ASSIGNED TASK 1: Could you print, word for word, the part of the court order from "(1) the date" up to and including "of due diligence."?
*** TEXT PROVIDED Section Begins ***
United States District Court, D. Nebraska

May 11, 2017

UNITED STATES OF AMERICA, Plaintiff,
v.
ADRIAN MONTOYA CARLOS, Defendant.

          MEMORANDUM AND ORDER

          John M. Gerrard United States District Judge

         This matter is before the Court upon initial review of the pro se motion to vacate under 28 U.S.C. § 2255 (filing 71) filed by the defendant, Adrian Montoya Carlos. The Court's initial review is governed by Rule 4(b) of the Rules Governing Section 2255 Proceedings for the United States District Courts, which provides:

The judge who receives the motion must promptly examine it. If it plainly appears from the motion, any attached exhibits, and the record of prior proceedings that the moving party is not entitled to relief, the judge must dismiss the motion and direct the clerk to notify the moving party. If the motion is not dismissed, the judge must order the United States attorney to file an answer, motion, or other response within a fixed time, or to take other action the judge may order.

         A § 2255 movant is entitled to an evidentiary hearing unless the motion and the files and records of the case conclusively show that the movant is entitled to no relief. § 2255(b); Sinisterra v. United States, 600 F.3d 900, 906 (8th Cir. 2010). Accordingly, a motion to vacate under § 2255 may be summarily dismissed without a hearing if (1) the movant's allegations, accepted as true, would not entitle the movant to relief, or (2) the allegations cannot be accepted as true because they are contradicted by the record, inherently incredible, or conclusions rather than statements of fact. Engelen v. United States, 68 F.3d 238, 240 (8th Cir. 1995); see also Sinisterra, 600 F.3d at 906.

         BACKGROUND

         The initial question is whether the defendant's motion was timely filed.[1] A § 2255 motion must be filed within 1 year from the latest of

(1) the date on which the judgment of conviction becomes final;
(2) the date on which the impediment to making a motion created by governmental action in violation of the Constitution or laws of the United States is removed, if the movant was prevented from making a motion by such governmental action;
(3) the date on which the right asserted was initially recognized by the Supreme Court, if that right has been newly recognized by the Supreme Court and made retroactively applicable to cases on collateral review; or
(4) the date on which the facts supporting the claim or claims presented could have been discovered through the exercise of due diligence.
*** TEXT PROVIDED Section Ends ***
ASSIGNED TASK 2: Can you output the records below, exactly as they appear, from their first line up to and including the line with "December 20, 2016"?
*** RECORDS PROVIDED Section Begins ***
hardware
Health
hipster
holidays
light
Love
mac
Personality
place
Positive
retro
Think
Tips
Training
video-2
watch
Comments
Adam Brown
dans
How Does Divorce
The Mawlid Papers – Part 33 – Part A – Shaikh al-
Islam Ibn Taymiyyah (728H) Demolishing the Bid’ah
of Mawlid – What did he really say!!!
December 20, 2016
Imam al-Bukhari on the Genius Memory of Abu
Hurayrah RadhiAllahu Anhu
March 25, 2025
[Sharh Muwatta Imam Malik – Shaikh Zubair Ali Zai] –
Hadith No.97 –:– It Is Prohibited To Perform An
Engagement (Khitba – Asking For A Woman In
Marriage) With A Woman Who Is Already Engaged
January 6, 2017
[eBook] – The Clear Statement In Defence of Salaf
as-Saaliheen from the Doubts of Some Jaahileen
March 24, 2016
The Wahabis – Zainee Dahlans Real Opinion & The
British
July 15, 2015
*** RECORDS PROVIDED Section Ends ***
EXPECTED OUTPUT 1:
(1) the date on which the judgment of conviction becomes final;
(2) the date on which the impediment to making a motion created by governmental action in violation of the Constitution or laws of the United States is removed, if the movant was prevented from making a motion by such governmental action;
(3) the date on which the right asserted was initially recognized by the Supreme Court, if that right has been newly recognized by the Supreme Court and made retroactively applicable to cases on collateral review; or
(4) the date on which the facts supporting the claim or claims presented could have been discovered through the exercise of due diligence.

EXPECTED OUTPUT 2:
hardware
Health
hipster
holidays
light
Love
mac
Personality
place
Positive
retro
Think
Tips
Training
video-2
watch
Comments
Adam Brown
dans
How Does Divorce
The Mawlid Papers – Part 33 – Part A – Shaikh al-
Islam Ibn Taymiyyah (728H) Demolishing the Bid’ah
of Mawlid – What did he really say!!!
December 20, 2016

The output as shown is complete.